While regular text detection tools, like OCRSpace and IText, can be used with a rather high degree of accuracy for simple text, they are very ineffective when detecting text placed at a weird angle, like object dimensions. To achieve good detection results in these cases, there is a need for custom computer vision development.
As most OCR tools can be fine tuned, a balancer module can compare different tool settings and choose the ones that produce the most accurate results, as well as compare the results of different tools and choose the best among them. Moreover, fine tuning OCR tools can greatly decrease document processing time - we have managed to achieve up to 200 times acceleration in document processing speed. Using OCR engines like Tesseract can further increase text recognition quality, providing up to 99,9% accuracy.
Labels and special symbols which mark specific objects, like doors, windows, electrical outlets, etc. on a floor plan often need to be counted to prepare a bill of quantities or other documentation. This is usually done manually and takes a lot of time, which increases the probability of a mistake.
Labels usually look like geometrical figures which are difficult to distinguish from its surroundings on a floor plan. The variability of labels used to represent the same object also adds to the processing difficulty.
Ready-made computer vision solutions, like OpenCV libraries for symbol detection, work best with color photographs that depict real world objects, like photos of people or animals. Floor plans, on the other hand, are black and white and mostly consist of geometric figures. Regular OpenCV methods work with varied success and often need to be finetuned and built upon to achieve a high enough recognition accuracy sufficient for business needs.
One of the main problems with detecting special symbols on a floor plan is false positive results. Floor plan structure consists of simple geometric shapes, but so do special symbols and labels, making the latter difficult to distinguish from its surroundings. One of the ways this issue can be mitigated is through the use of deep learning. It can be implemented to detect inaccurate detection results and remove them.
Some floor plans may include images, both colored and black and white, depicting the exterior of the building or its surroundings. Image recognition is one of the more popular and, as a consequence, more mature area of computer vision.
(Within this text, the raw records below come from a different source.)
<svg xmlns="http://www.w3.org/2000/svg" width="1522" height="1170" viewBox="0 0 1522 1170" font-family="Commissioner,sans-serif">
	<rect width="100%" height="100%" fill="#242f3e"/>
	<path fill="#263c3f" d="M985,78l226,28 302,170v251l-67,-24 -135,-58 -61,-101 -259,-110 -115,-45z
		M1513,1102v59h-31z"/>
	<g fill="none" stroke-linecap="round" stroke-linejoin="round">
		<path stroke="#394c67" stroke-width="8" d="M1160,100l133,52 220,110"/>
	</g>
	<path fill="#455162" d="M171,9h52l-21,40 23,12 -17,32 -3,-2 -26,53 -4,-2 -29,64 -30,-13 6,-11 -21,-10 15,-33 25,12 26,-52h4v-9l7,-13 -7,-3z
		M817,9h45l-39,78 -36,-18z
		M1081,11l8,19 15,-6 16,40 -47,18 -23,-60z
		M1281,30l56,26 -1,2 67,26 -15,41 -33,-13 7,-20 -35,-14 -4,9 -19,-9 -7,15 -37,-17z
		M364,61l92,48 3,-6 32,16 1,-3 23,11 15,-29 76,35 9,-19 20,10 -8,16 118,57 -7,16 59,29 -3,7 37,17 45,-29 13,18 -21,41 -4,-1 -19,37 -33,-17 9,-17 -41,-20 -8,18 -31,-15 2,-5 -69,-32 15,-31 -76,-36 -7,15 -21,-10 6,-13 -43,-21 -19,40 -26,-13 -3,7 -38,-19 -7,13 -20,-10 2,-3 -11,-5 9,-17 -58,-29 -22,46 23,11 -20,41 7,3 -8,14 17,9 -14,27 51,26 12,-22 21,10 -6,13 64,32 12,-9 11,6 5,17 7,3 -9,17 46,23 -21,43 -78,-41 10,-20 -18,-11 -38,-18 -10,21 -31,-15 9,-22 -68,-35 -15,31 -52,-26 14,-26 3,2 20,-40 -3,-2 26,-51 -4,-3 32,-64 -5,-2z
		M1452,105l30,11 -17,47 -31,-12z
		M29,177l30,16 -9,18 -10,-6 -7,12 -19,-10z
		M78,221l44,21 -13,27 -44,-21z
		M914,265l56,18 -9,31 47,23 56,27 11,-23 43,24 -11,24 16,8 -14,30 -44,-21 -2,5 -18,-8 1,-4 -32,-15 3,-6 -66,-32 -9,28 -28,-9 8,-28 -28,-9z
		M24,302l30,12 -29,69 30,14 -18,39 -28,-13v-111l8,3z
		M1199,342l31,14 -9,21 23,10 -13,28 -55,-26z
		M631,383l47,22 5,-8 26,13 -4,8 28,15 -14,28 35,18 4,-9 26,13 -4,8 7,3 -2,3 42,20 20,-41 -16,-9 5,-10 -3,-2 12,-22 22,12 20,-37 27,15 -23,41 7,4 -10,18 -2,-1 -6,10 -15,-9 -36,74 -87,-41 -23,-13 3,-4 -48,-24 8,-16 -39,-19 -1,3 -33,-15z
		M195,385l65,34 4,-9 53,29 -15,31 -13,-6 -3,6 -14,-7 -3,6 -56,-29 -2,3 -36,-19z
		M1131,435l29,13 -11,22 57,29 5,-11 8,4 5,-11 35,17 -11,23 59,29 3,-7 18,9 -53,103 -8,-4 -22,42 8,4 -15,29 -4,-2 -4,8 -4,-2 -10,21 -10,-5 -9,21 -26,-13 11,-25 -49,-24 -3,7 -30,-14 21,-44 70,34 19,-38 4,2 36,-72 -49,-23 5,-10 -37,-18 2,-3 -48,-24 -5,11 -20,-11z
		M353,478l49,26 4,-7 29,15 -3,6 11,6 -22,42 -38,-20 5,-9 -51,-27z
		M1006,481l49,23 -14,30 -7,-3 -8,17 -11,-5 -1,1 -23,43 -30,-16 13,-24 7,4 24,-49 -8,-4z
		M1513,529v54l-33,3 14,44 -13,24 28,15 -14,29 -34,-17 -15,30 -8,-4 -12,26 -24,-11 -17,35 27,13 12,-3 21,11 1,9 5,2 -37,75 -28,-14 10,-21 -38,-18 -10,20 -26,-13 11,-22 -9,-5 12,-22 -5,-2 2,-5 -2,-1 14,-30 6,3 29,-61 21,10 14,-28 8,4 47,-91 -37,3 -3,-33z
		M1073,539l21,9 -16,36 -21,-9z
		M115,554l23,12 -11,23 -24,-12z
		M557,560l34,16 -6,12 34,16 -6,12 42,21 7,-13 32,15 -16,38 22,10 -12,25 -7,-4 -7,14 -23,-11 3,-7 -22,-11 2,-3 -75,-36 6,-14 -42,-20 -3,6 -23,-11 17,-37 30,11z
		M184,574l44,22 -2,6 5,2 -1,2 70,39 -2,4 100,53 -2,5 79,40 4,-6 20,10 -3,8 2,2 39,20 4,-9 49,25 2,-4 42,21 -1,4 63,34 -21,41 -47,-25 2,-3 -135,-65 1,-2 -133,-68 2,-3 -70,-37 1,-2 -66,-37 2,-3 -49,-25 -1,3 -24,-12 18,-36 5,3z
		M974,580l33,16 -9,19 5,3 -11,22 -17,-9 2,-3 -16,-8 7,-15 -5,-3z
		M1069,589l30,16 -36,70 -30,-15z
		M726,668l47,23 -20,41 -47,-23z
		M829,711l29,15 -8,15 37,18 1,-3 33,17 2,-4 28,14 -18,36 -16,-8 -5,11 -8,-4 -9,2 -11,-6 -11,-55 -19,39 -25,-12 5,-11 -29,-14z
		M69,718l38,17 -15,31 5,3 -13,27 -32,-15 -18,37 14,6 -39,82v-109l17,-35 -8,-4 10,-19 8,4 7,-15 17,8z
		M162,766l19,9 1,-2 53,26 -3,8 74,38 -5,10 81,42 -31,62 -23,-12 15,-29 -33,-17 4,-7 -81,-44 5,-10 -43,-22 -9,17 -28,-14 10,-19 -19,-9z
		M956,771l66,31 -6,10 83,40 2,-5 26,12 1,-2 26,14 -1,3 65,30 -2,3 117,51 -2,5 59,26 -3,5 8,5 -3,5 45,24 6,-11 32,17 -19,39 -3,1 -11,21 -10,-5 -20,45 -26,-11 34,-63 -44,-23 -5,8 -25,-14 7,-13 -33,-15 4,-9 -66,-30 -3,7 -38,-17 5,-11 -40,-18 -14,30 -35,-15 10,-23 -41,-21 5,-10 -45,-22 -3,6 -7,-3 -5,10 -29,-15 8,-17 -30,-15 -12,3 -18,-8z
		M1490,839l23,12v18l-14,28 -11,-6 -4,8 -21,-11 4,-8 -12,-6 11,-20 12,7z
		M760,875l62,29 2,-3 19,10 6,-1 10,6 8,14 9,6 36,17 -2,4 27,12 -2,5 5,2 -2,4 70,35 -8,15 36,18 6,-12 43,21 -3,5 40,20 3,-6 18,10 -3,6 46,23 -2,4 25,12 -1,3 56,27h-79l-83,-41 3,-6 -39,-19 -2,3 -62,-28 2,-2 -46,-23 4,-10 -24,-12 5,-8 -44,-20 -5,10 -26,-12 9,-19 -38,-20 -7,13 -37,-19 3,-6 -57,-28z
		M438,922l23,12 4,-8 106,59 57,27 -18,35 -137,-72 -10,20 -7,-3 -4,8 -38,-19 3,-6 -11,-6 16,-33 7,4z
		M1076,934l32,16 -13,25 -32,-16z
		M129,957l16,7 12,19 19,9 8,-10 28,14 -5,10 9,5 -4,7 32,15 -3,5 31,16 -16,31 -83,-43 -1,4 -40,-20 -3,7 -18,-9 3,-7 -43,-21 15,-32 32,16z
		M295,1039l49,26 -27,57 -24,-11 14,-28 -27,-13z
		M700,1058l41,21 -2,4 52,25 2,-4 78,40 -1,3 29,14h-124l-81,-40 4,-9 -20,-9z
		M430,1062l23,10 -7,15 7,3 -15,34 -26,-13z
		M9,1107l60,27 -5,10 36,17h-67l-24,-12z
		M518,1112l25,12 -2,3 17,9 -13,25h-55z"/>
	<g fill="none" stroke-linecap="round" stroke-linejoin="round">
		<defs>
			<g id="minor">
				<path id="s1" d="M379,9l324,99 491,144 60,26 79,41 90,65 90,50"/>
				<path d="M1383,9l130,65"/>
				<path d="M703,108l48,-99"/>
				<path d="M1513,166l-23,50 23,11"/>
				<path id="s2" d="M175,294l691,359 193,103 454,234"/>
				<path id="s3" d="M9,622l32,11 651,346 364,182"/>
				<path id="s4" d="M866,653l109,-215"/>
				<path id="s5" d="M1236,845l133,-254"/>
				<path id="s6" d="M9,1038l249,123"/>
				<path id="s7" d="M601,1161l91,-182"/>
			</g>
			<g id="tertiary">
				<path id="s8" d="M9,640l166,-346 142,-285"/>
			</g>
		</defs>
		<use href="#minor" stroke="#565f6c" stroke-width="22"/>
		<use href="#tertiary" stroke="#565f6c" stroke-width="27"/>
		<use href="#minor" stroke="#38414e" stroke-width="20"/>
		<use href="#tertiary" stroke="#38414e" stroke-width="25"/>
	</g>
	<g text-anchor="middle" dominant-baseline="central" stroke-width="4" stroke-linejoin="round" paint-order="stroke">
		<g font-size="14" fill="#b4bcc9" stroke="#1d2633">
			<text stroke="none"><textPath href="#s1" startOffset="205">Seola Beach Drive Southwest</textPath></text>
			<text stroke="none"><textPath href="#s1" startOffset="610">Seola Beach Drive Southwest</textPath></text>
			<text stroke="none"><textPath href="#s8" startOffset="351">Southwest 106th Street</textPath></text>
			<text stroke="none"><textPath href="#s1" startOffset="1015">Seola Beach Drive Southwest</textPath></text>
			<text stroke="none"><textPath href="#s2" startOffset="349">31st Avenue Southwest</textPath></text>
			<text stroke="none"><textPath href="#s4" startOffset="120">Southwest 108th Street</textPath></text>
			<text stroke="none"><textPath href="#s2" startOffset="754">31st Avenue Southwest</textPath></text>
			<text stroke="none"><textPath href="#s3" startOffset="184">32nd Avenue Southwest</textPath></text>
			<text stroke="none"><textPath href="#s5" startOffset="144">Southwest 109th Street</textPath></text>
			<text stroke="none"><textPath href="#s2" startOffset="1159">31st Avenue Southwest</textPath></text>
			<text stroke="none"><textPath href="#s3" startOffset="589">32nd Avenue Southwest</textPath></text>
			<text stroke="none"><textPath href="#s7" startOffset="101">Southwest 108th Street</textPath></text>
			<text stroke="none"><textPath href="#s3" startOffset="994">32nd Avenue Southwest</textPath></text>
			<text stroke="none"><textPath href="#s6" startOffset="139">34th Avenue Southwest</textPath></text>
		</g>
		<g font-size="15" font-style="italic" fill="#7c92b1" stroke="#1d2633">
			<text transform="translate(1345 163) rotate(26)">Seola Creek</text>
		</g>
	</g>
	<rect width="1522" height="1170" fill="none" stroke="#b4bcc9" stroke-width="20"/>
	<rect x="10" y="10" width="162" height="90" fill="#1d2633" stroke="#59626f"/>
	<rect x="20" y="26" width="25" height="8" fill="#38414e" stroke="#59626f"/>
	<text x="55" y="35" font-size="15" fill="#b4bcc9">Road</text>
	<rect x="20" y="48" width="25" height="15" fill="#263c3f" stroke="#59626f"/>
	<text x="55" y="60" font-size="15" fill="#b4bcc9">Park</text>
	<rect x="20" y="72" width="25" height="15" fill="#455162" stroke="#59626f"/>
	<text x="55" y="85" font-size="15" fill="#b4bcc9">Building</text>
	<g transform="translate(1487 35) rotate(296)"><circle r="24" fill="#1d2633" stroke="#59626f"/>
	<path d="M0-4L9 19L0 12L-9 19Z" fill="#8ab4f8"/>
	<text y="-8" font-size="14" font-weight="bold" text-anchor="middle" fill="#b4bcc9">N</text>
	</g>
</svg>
Recognition of images highly depends on the object that needs to be located and categorized, so it makes sense to talk to machine learning developers first hand to see how your project can be brought into reality. Better yet is to get your AI idea validated first - not every idea can be implemented within a reasonable amount of time and within budget constraints.
Floor plan detection, like any other compute vision project, highly depends on the business need behind it. It can be as easy as detecting a small block of text or as complex as creating a fully automated bill of quantities by detecting and counting all objects present on a floor regardless of labels used. Any good project starts with idea exploration and validation to let you know if the idea you have in mind is even possible to implement.
Other document types, like forms filled in by hand, contacts, PDF spreadsheets, and many more, may require different approaches to solving particular detection problems, but the general approach to digitizing any document will remain the same. It is always worth talking to a development team first to see how simple or how complex your project is and how much time and money it would require.